## [Instructions]
a – In the text on modular evaluation for huge n, what replaces division by 4, 6, or 12?
b – List every number that the text on modular evaluation for huge n says is no longer divided by directly.

## [Text extract]

Step 7: Pure Modular Evaluation for Huge \(n\)

Let \(M=10^9+7\). Since \(M\) is prime and neither \(2\) nor \(3\) is divisible by \(M\), Fermat's little theorem allows exponent reduction modulo

$M-1=10^9+6.$

So the implementation computes \(F_k\) and \(F_{k+1}\) modulo \(M-1\), then derives

$L_k=2F_{k+1}-F_k.$

The Fibonacci pair is obtained by fast doubling:

$F_{2m}=F_m(2F_{m+1}-F_m),\qquad F_{2m+1}=F_m^2+F_{m+1}^2.$

Once \(F_k\) and \(L_k\) are known modulo \(M-1\), the powers \(2^{L_k}\) and \(3^{F_k}\) are computed modulo \(M\). Division by \(4\), \(6\), or \(12\) is replaced by multiplication with modular inverses:

$a^{-1}\equiv a^{M-2}\pmod M.$

The sign is also cheap: Fibonacci parity has period \(3\), so \(F_k\) is even exactly when \(k\equiv 0\pmod 3\). Therefore \(\sigma=+1\) in that case and \(\sigma=-1\) otherwise.

## [Given entries]
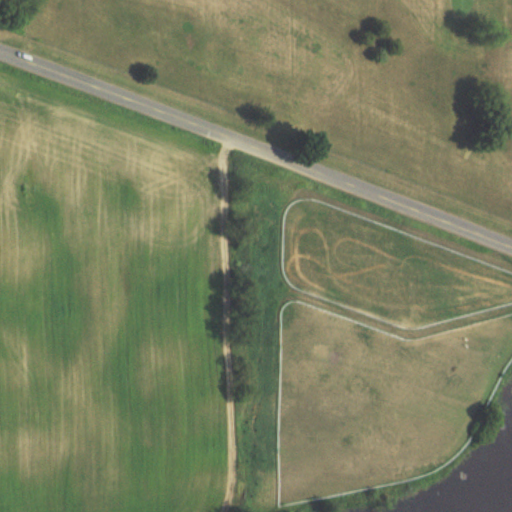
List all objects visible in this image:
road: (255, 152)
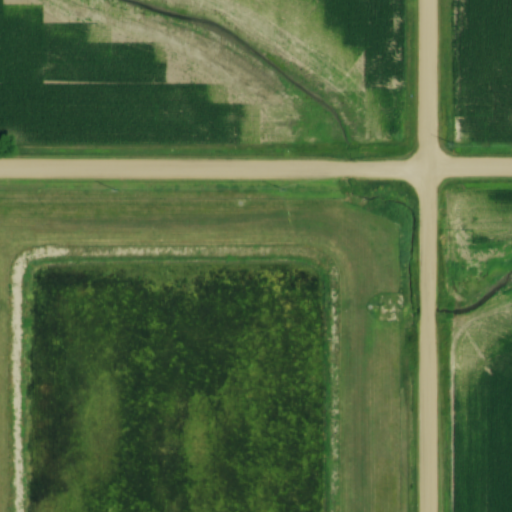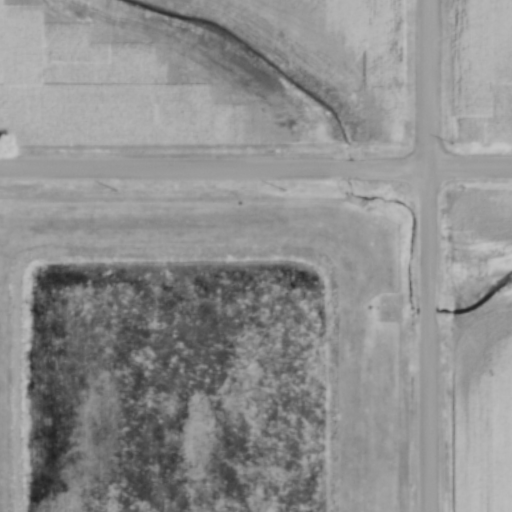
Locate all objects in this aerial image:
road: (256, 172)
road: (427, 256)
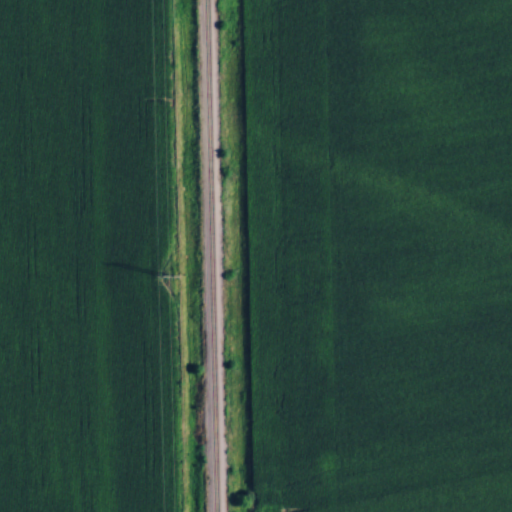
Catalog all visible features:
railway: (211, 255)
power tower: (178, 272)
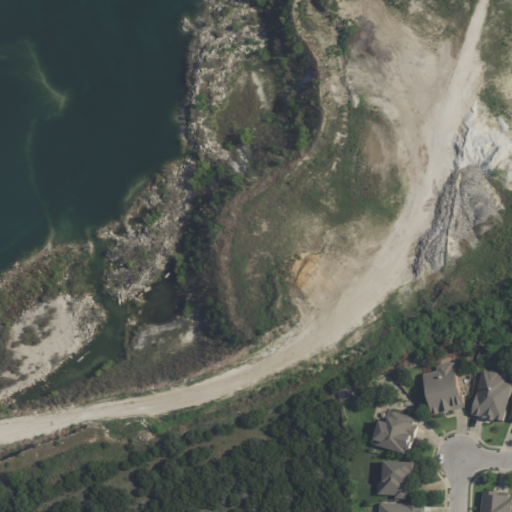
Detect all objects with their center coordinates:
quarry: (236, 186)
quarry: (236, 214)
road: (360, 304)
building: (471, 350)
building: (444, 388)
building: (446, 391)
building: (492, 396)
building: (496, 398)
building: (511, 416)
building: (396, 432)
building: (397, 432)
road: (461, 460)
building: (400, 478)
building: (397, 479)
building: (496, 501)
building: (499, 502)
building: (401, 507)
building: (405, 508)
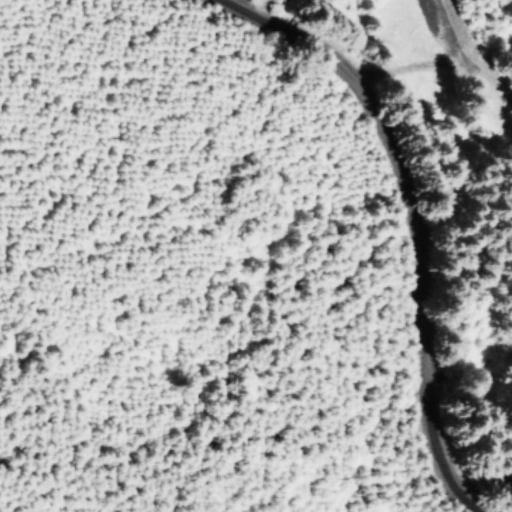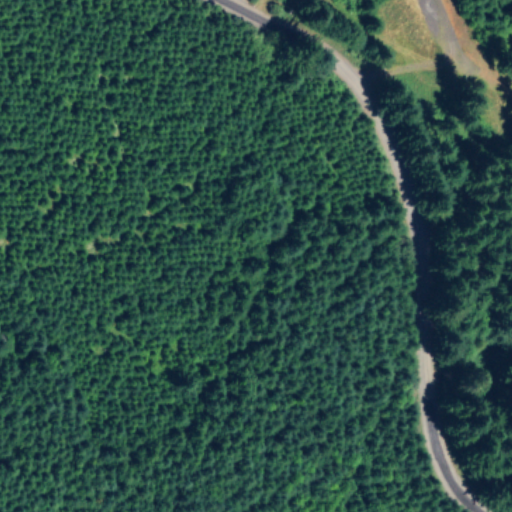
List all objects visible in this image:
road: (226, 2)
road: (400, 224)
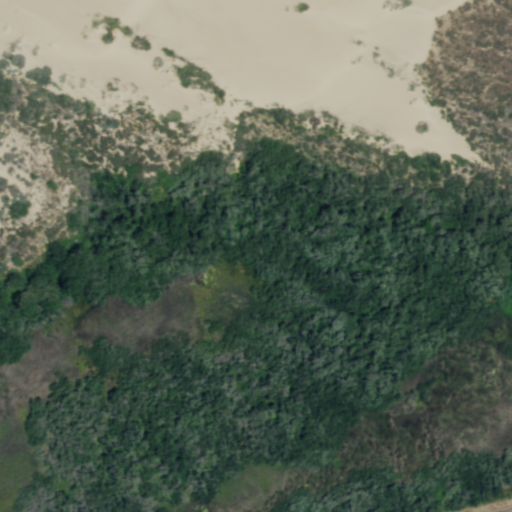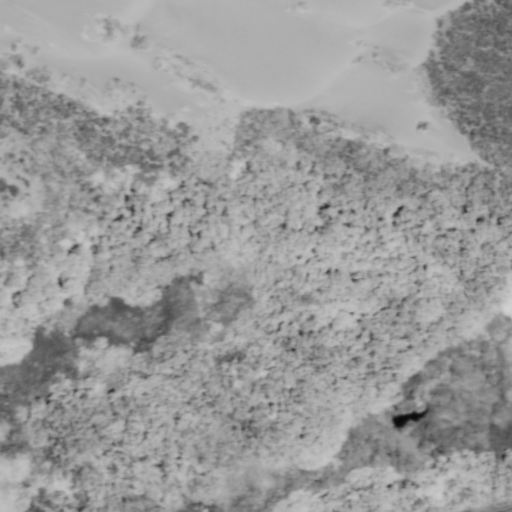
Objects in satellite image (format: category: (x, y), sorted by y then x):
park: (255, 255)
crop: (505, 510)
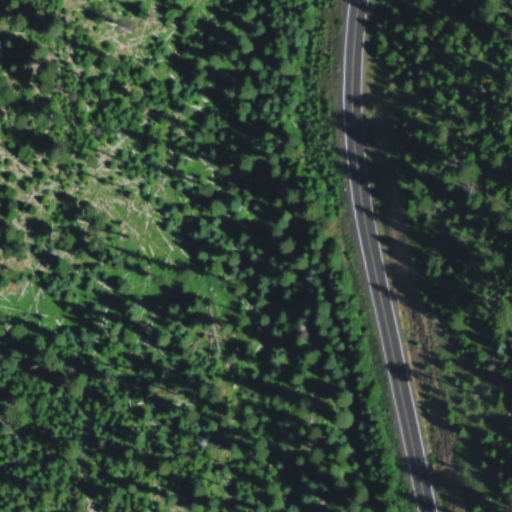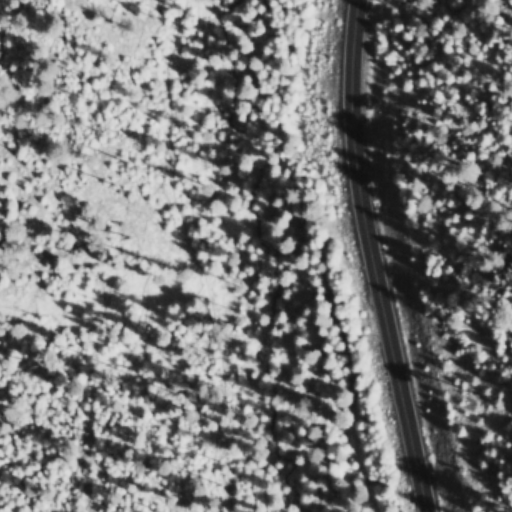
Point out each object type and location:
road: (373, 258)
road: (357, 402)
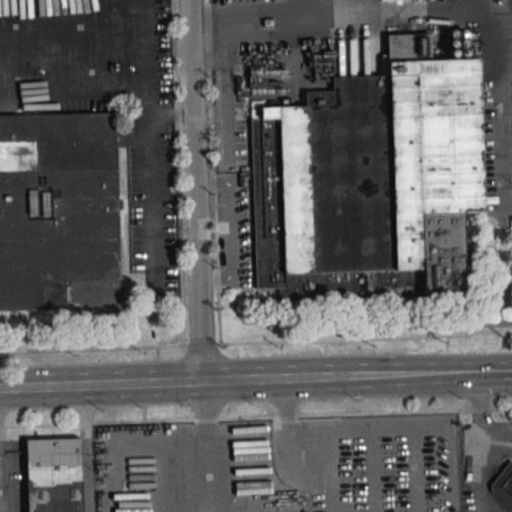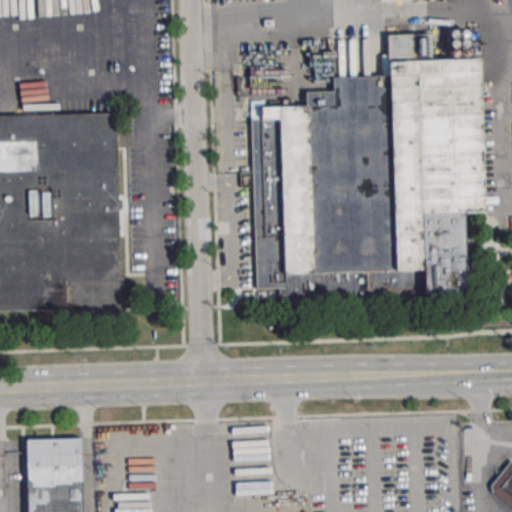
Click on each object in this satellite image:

## [Written responses]
a – Multiplication with modular inverses.

b – 4, 6, 12